Hi @paulduchesne , thanks for your feedback! I progressed on the RDF-XML and have now - as far as I can see - added all the classes and properties there are to map for the BNFA example. As you suggested, I created some dummy URLs for countries and forms. The fiaf:Format subclasses even worked with concatenating. :)

I added a new xml with some additional elements for testing. If you'd say the Turtle output is fine, I could transform all 97 records. https://github.com/FIAF/modelling-workshops/blob/main/examples/bnfa/BNFA2.xml https://github.com/FIAF/modelling-workshops/blob/main/examples/bnfa/20230515_BNFA-RDF-XML.xsl https://github.com/FIAF/modelling-workshops/blob/main/examples/bnfa/20230515_BNFA_fulltranformation.ttl

There was not much to tranform for the fiaf:Item because of the data we retain there in the EFG schema (links to vimeo, provider information etc.), but I commented in the xsl directly.

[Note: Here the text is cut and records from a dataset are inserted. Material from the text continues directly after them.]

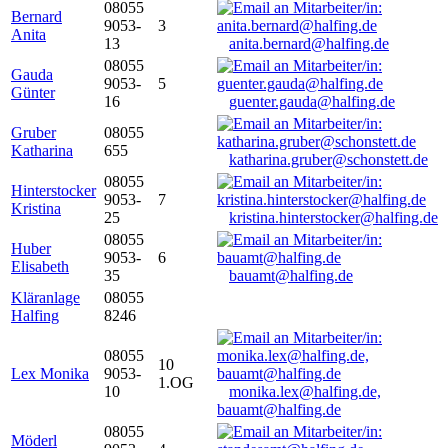
08055
Bernard
9053-
3
Anita
13
anita.bernard@halfing.de
08055
Gauda
9053-
5
Günter
16
guenter.gauda@halfing.de
Gruber
08055
Katharina
655
katharina.gruber@schonstett.de
08055
Hinterstocker
9053-
7
Kristina
25
kristina.hinterstocker@halfing.de
08055
Huber
9053-
6
Elisabeth
35
bauamt@halfing.de
Kläranlage
08055
Halfing
8246
08055
10
Lex Monika
9053-
1.OG
10
monika.lex@halfing.de,
bauamt@halfing.de
08055
Möderl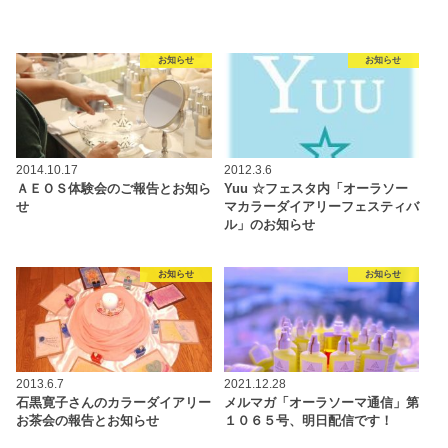
お知らせ
お知らせ
2014.10.17
2012.3.6
ＡＥＯＳ体験会のご報告とお知ら
Yuu ☆フェスタ内「オーラソー
せ
マカラーダイアリーフェスティバ
ル」のお知らせ
お知らせ
お知らせ
2013.6.7
2021.12.28
石黒寛子さんのカラーダイアリー
メルマガ「オーラソーマ通信」第
お茶会の報告とお知らせ
１０６５号、明日配信です！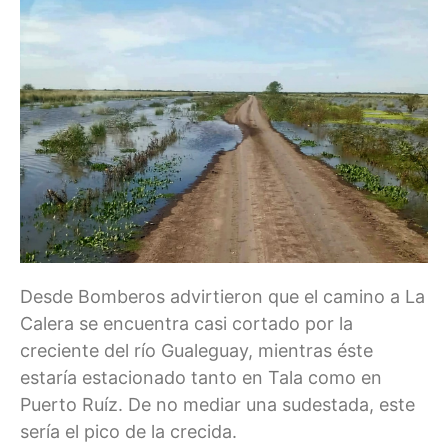
Desde Bomberos advirtieron que el camino a La
Calera se encuentra casi cortado por la
creciente del río Gualeguay, mientras éste
estaría estacionado tanto en Tala como en
Puerto Ruíz. De no mediar una sudestada, este
sería el pico de la crecida.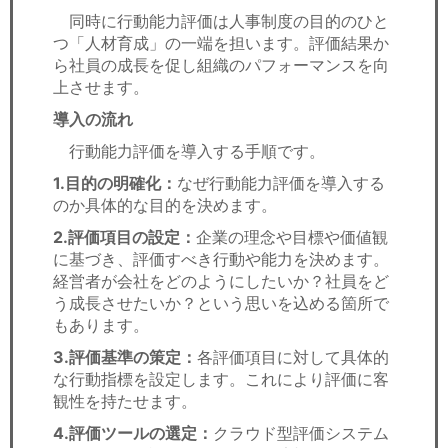
同時に行動能力評価は人事制度の目的のひと
つ「人材育成」の一端を担います。評価結果か
ら社員の成長を促し組織のパフォーマンスを向
上させます。
導入の流れ
行動能力評価を導入する手順です。
1.目的の明確化：
なぜ行動能力評価を導入する
のか具体的な目的を決めます。
2.評価項目の設定：
企業の理念や目標や価値観
に基づき、評価すべき行動や能力を決めます。
経営者が会社をどのようにしたいか？社員をど
う成長させたいか？という思いを込める箇所で
もあります。
3.評価基準の策定：
各評価項目に対して具体的
な行動指標を設定します。これにより評価に客
観性を持たせます。
4.評価ツールの選定：
クラウド型評価システム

The mapping to the fiaf:Extent takes a bit getting used to, i.e. having the unit of extent as a class instead of a part of the value (or an attribute as in the source XML).

Rose-EFG commented 1 year ago

I will try to add some Wikidata links to the agents, if possible, as well.

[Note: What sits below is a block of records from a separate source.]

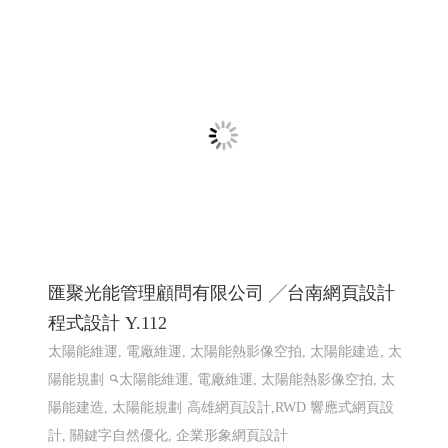
一如室內設計 ╱ 高雄室內設計 高雄室內設
計推薦 ╱高雄網頁設計 程式設計 Y.114
高雄室內設計推薦 ,高雄室內裝修,屏東室內裝修,台南室內
裝修,高雄預售屋規劃,高雄室內設計高雄工程,高雄裝潢裝
修,高雄室內設計規劃,高雄老屋翻新設計,高雄客變規劃,高
雄店面設計裝潢,�
高雄網頁設計 高雄程式設計
網頁設
計 程式設計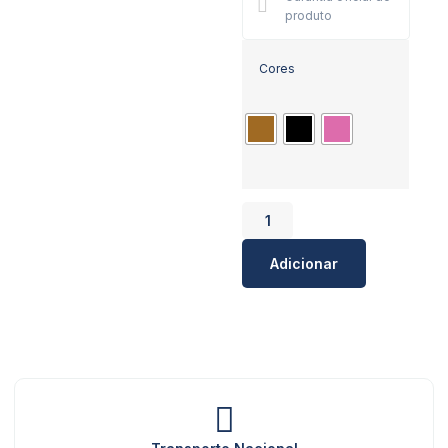
produto
Cores
Adicionar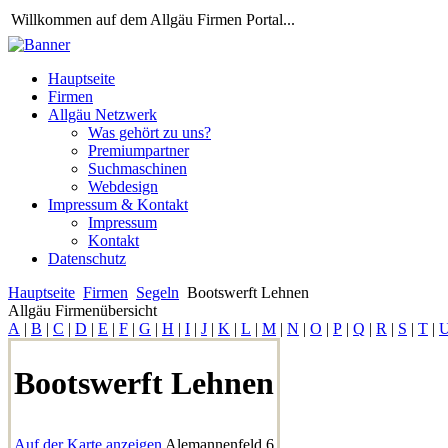
Willkommen auf dem Allgäu Firmen Portal...
Hauptseite
Firmen
Allgäu Netzwerk
Was gehört zu uns?
Premiumpartner
Suchmaschinen
Webdesign
Impressum & Kontakt
Impressum
Kontakt
Datenschutz
Hauptseite
Firmen
Segeln
Bootswerft Lehnen
Allgäu Firmenübersicht
A
|
B
|
C
|
D
|
E
|
F
|
G
|
H
|
I
|
J
|
K
|
L
|
M
|
N
|
O
|
P
|
Q
|
R
|
S
|
T
|
Bootswerft Lehnen
Auf der Karte anzeigen
Alemannenfeld 6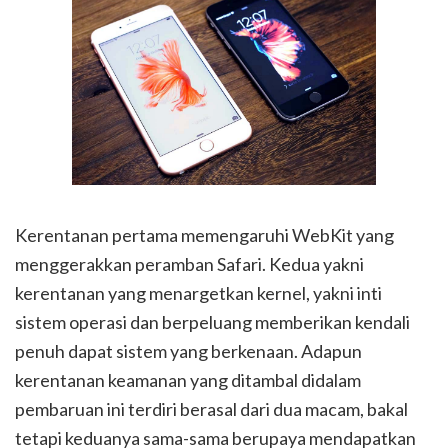
Kerentanan pertama memengaruhi WebKit yang
menggerakkan peramban Safari. Kedua yakni
kerentanan yang menargetkan kernel, yakni inti
sistem operasi dan berpeluang memberikan kendali
penuh dapat sistem yang berkenaan. Adapun
kerentanan keamanan yang ditambal didalam
pembaruan ini terdiri berasal dari dua macam, bakal
tetapi keduanya sama-sama berupaya mendapatkan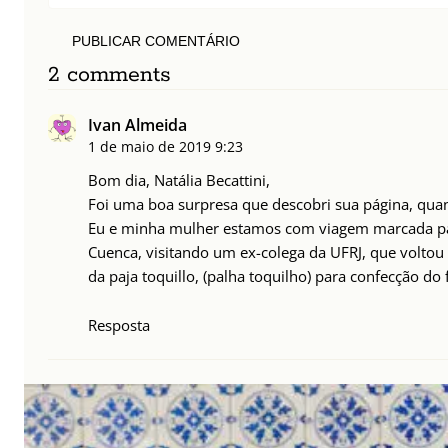
PUBLICAR COMENTÁRIO
2 comments
Ivan Almeida
1 de maio de 2019
9:23
Bom dia, Natália Becattini,
Foi uma boa surpresa que descobri sua página, quan
Eu e minha mulher estamos com viagem marcada par
Cuenca, visitando um ex-colega da UFRJ, que voltou 
da paja toquillo, (palha toquilho) para confecção 
Resposta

paulduchesne commented 1 year ago

The mapping to the fiaf:Extent takes a bit getting used to, i.e. having the unit of extent as a class instead of a part of the value (or an attribute as in the source XML).

Yes, I suppose a more common representation in CMS would have the value and then the measures as a qualifier (eg "2000" "ft") but this seemed the more appropriate RDF way of modelling.

Thank you again for your fantastic groundwork on this, I will be learning a lot from what you have done over the next weeks as I try and build up my own knowledge of XSLT.

Rose-EFG commented 1 year ago

Yes, I suppose a more common representation in CMS would have the value and then the measures as a qualifier (eg "2000" "ft") but this seemed the more appropriate RDF way of modelling.

Exactly, that's how it is in EFG and in our DFF Axiell collections data modelling. Could the unit also be modelled as a property of the Extent class? As in: has Extent --> Extent --> has ExtentValue+hasExtentUnit? But I see your point that Minutes, Metres etc. are a subclass of Extent.

Thank you again for your fantastic groundwork on this, I will be learning a lot from what you have done over the next weeks as I try and build up my own knowledge of XSLT.

Thanks! I already see some possibilities to shorten a few if-conditions the xsl, so I'll adapt it again in the coming days.

paulduchesne commented 1 year ago

Could the unit also be modelled as a property of the Extent class?

This would be the other way of doing it, and in fact how Wikidata works (properties with a "quantity" datatype, with a qualifying unit of measures). I do wonder if there needs to be a taxonomy to organise the different types of "measures" though, eg physical length, digital file size.